Putin is morbidly scared A former member of the Russian

‘Putin is morbidly scared’: A former member of the Russian president’s security reveals his secrets

He was part of Vladimir Putin’s entourage for more than ten years and accompanied him on all his travels. Gleb Karakulov, a former officer in the Federal Protection Service (FGS), the Kremlin’s close guard, has agreed to tell his story to a Russian investigative outlet. Paranoid, cut off from the world… this Russian in exile depicts a leader under siege and a Russian society more indoctrinated than ever.

Before broadcasting his testimony, the Dossier Center, a Russian investigative outlet based in London and funded by Russian oligarch and opponent Mikhail Khodorkovsky, conducted several checks to ensure the authenticity of Karakulov’s testimony. The site was thus able to see his FGS ID and the search warrant from the Russian Interior Ministry after his escape.

Gleb Karakulov worked in the Communications Department of the President of the FGS until last October. He was responsible for establishing secure communication networks for the Russian President and Prime Minister whenever they travelled. On October 15, 2022, when the war in Ukraine had begun more than six months ago, he took advantage of a business trip to Astana, Kazakhstan to let his colleagues down and boarded a plane bound for Istanbul, Turkey.
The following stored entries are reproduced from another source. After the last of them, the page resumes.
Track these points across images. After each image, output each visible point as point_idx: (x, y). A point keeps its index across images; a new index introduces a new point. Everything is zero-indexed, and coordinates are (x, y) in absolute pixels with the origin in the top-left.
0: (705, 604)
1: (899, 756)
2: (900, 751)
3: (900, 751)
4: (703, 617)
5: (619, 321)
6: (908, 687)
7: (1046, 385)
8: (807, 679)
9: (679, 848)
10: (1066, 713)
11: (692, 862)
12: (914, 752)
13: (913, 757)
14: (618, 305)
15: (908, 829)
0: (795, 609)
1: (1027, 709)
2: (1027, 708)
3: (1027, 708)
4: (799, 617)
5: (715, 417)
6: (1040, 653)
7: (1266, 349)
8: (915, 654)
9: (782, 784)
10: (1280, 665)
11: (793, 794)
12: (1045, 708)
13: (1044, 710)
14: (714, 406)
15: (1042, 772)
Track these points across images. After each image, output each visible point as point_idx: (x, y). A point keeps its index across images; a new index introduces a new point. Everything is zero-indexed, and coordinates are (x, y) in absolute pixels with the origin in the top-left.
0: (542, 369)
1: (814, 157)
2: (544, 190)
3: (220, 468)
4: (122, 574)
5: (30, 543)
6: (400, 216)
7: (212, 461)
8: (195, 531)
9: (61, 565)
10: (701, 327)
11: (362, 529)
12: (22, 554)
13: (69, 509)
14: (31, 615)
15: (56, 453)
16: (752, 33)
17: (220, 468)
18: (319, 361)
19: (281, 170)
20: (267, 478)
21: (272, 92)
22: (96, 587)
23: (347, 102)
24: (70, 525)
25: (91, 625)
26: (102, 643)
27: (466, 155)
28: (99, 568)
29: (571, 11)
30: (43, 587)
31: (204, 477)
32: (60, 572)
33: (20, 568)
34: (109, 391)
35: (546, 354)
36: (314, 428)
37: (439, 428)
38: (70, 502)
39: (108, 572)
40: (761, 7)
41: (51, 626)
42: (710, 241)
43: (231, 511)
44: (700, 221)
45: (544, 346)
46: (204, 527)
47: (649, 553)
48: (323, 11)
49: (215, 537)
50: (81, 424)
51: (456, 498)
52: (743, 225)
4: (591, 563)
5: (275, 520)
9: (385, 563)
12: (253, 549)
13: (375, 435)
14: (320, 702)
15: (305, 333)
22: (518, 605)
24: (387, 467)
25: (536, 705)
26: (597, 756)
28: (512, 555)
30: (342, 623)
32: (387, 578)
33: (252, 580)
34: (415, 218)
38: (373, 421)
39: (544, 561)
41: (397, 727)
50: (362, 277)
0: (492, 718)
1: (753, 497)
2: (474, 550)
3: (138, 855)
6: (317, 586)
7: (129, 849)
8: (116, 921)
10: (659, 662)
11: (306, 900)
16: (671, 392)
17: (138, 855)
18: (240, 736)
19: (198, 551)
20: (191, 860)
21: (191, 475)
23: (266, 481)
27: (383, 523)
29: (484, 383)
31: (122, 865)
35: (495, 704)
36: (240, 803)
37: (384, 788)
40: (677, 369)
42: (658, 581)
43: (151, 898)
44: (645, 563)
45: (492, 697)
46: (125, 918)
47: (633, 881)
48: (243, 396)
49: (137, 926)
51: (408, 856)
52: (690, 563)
In his story, which lasted more than an hour, Karakulov cleared up the rumors about a Putin suffering from an incurable disease. “He’s probably in better health than a lot of people his age,” notes the ex-FGS captain, who asserts that in 13 years of service by the Russian head of state, only one or two trips by the Russian head of state have been postponed because of health problems. The officer in exile, on the other hand, depicts a Kremlin master who is constantly on the alert, even completely paranoid, constantly surrounded by a key security service. Karakulov describes him as “morbidly terrified at the thought of someone taking their own life,” and says, for example, that he was tasked with securing a bunker’s communications network during a trip to Kazakhstan because of Putin’s fear of bombs. A special FGS service is even responsible for testing the President’s food.

In 2021 Vladimir Putin would have given up the idea of ​​flying and would only travel by train. A convoy in the grey-red colors of Russian national trains is to remain incognito. “Whenever he travels, he always takes a phone box with him. A cube about 2.5 m high that houses a workstation and a secure phone,” says Karakulov.

For Lukas Aubin, head of research at IRIS, the fears of the Russian President are justified. “Russia is the country of three revolutions (1905, 1917 and 1991) and the nature of Putin’s regime is fragile. It is not a dynasty, it has no successors, which implies many pretenders, ”recalls the author of “Geopolitics of Russia”. Last Sunday’s attack on pro-Russian blogger Maxime Fomin is also evidence that there is an opposition in Russia capable of using violence against the Kremlin and its sympathizers.

“He lives in an information vacuum”

According to Karakulov, Vladimir Putin’s psychosis has intensified since the pandemic. Since 2021, senior dignitaries requesting a private meeting with their leader must observe a two-week quarantine. And a pity when everyone around him is vaccinated and forced to test himself several times a day. The Covid has therefore largely changed the Russian President’s way of life, according to the ex-officer, who speaks of “two different Putins” before and after the pandemic. Those who never use the internet or mobile phones only get information from those around them or from the secret services.

“He lives in an information vacuum,” is how the ex-captain put it. “A reasonable person in the 21st century, who looks objectively at everything that is happening in the world (…) would not have allowed a war in Ukraine,” believes the latter. And to add: “I consider him a war criminal”.

In this Fluss interview, the Russian-in-exile also conjures up his compatriots and former colleagues, whom he portrays as being completely under the influence of Kremlin propaganda, including his own mother, with whom he has had no contact since his desertion. After all, he feels grateful for his job, without which he too would probably have been a “Z supporter” like everyone who believes in Russian television.

Testimonies like Gleb Karakulov’s are extremely rarely the only sources of information from Russia today, where severe repression prevents journalists from doing their jobs properly. Last week, Evan Gershkovich, an American journalist and Moscow correspondent for the Wall Street Journal, was arrested on suspicion of espionage, becoming the first Western reporter to be arrested in Ukraine since the beginning of the war.